What :International Day of Zero Tolerance to Female Genital Mutilation
When : February 06,2016

International Day of Zero Tolerance to Female Genital Mutilation is observed on February 6 every year to make the world aware of female genital mutilation (also called FGM) and to promote its eradication

At least 200 million women and girls alive today have undergone female genital mutilation, with half of them living in Indonesia, Egypt and Ethiopia.

FGM comprises all procedures that involve the partial or total removal or the external female genitalia, or injury to the female genital organs for non-medical reasons. It is recognised internationally as a violation of the human rights of girls and women. The practice reflects deep-rooted inequality between the sexes and constitutes an extreme form of discrimination against women and girls.

Why is FGM carried out?

FGM has no health benefits, causing only harm and distress to victims. The procedure takes place for a variety of cultural, social and religious beliefs, which include family honour and ensuring a girl is marriageable. Other reasons are: social acceptance, preservation of virginity, chastity, custom and hygiene. In some cases, it is wrongly believed FGM will enhance fertility and make childbirth safer.

What do the procedures entail?

There are four major types of FGM as identified by the World Health Organisation (WHO). These are:

1. Clitoridectomy: partial or total removal of the clitoris.

2. Excision: removing part or all of the clitoris and the inner labia (lips that surround the vagina), with or without removal of the labia majora (larger outer lips).

3. Infibulation: narrowing of the vaginal opening by creating a seal, formed by cutting and repositioning the labia.

4. Other harmful procedures to the female genitalia for non-medical purposes, including pricking, piercing, incising, scraping and cauterizing the genital area.

Who carries out the procedure?

In many communities where FGM is prevalent, there is a traditional circumciser.
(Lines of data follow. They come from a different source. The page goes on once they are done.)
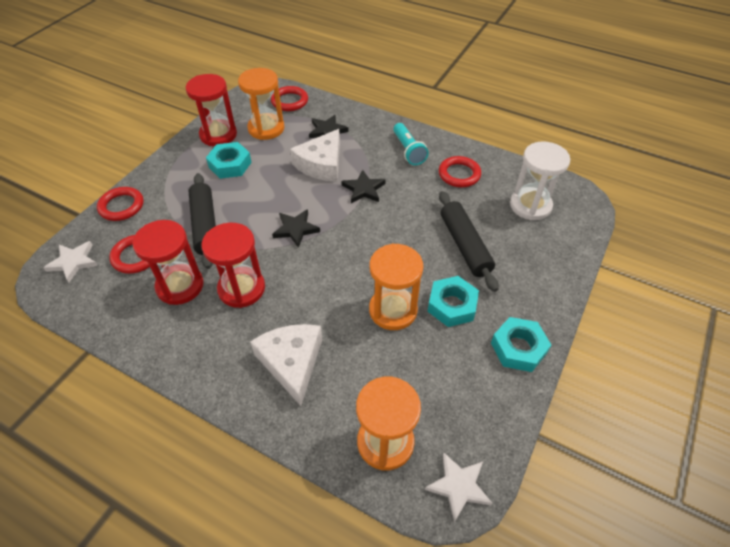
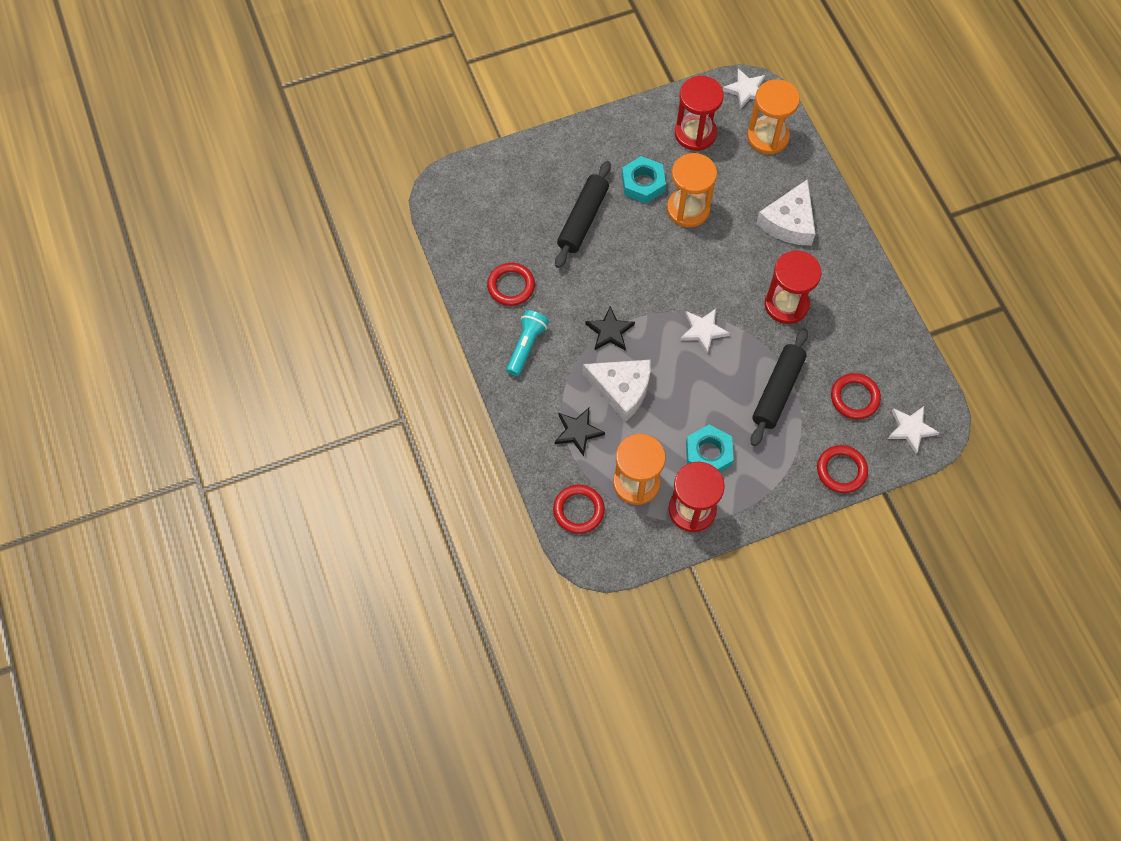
camera: 140 degrees left, 15 degrees up
red hourglass [132,220,204,305] -> red hourglass moved to [675,76,724,151]
black star [272,209,320,248] -> white star [680,309,730,354]
white cheese [290,129,340,182] -> white cheese turned 45 degrees clockwise [583,360,650,422]
turquoise nut [491,317,551,372] -> none
white hourglass [510,141,570,220] -> none

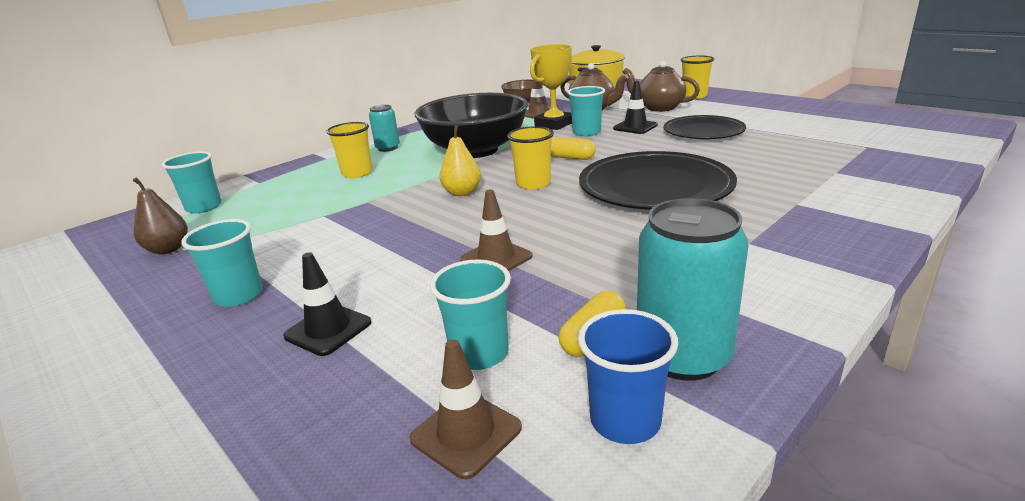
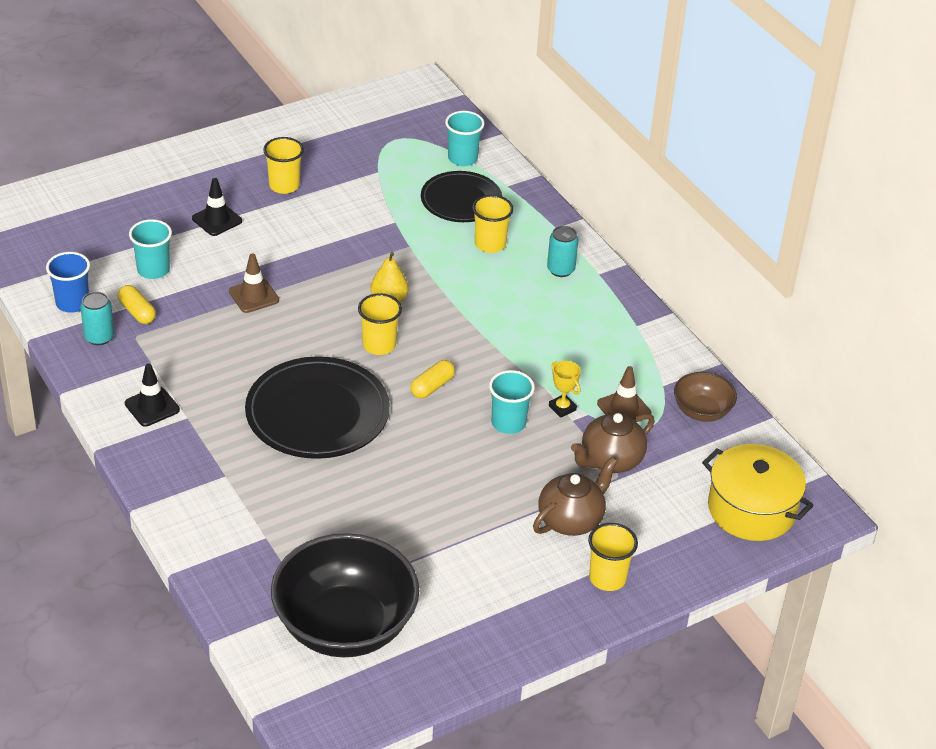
camera: 100 degrees right, 15 degrees up
brown pear [133,177,188,254] -> none
turquoise cup [181,219,263,307] -> yellow cup [263,137,304,194]
brown traffic cone [410,339,522,479] -> none
black bowl [415,93,528,158] -> black bowl moved to [271,533,420,658]
yellow trophy [530,44,572,130] -> yellow trophy [549,361,581,418], size x0.55
black traffic cone [613,81,658,134] -> black traffic cone moved to [125,364,180,427]
turquoise can [637,198,748,381] -> turquoise can [80,292,114,345], size x0.58
black plate [664,115,746,139] -> black plate moved to [421,171,502,222]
However, more than 18 per cent of all FGM is performed by health care providers, and the trend towards medicalisation is increasing.

What are the health risks?

Immediate dangers include shock, severe pain, haemorrhage, tetanus, infection, urine retention, open sores and damage to other organs such as the anus, urethra and the bladder.There is a high risk of infection or blood poisoning from unsterilised instruments, as well as HIV transmission.

Long-term consequences can include: recurrent bladder and urinary tract infections, cysts, infertility, an increased risk of childbirth complications and newborn deaths and the need for surgeries later in life.

Key Facts:

  • Globally, it is estimated that at least 200 million girls and women alive today have undergone some form of FGM.
  • If current trends continue, 15 million additional girls between ages 15 and 19 be subjected to it by 2030.
  • Girls 14 and younger represent 44 million of those who have been cut, with the highest prevalence of FGM among this age in Gambia at 56 per cent, Mauritania 54 per cent and Indonesia where around half of girls aged 11 and younger have undergone the practice.
  • Countries with the highest prevalence among girls and women aged 15 to 49 are Somalia 98 per cent, Guinea 97 per cent and Djibouti 93 per cent.
  • FGM is mostly carried out on young girls sometime between infancy and age 15.
  • FGM cause severe bleeding and health issues including cysts, infections, infertility as well as complications in childbirth increased risk of newborn deaths.
  • FGM is a violation of the human rights of girls and women.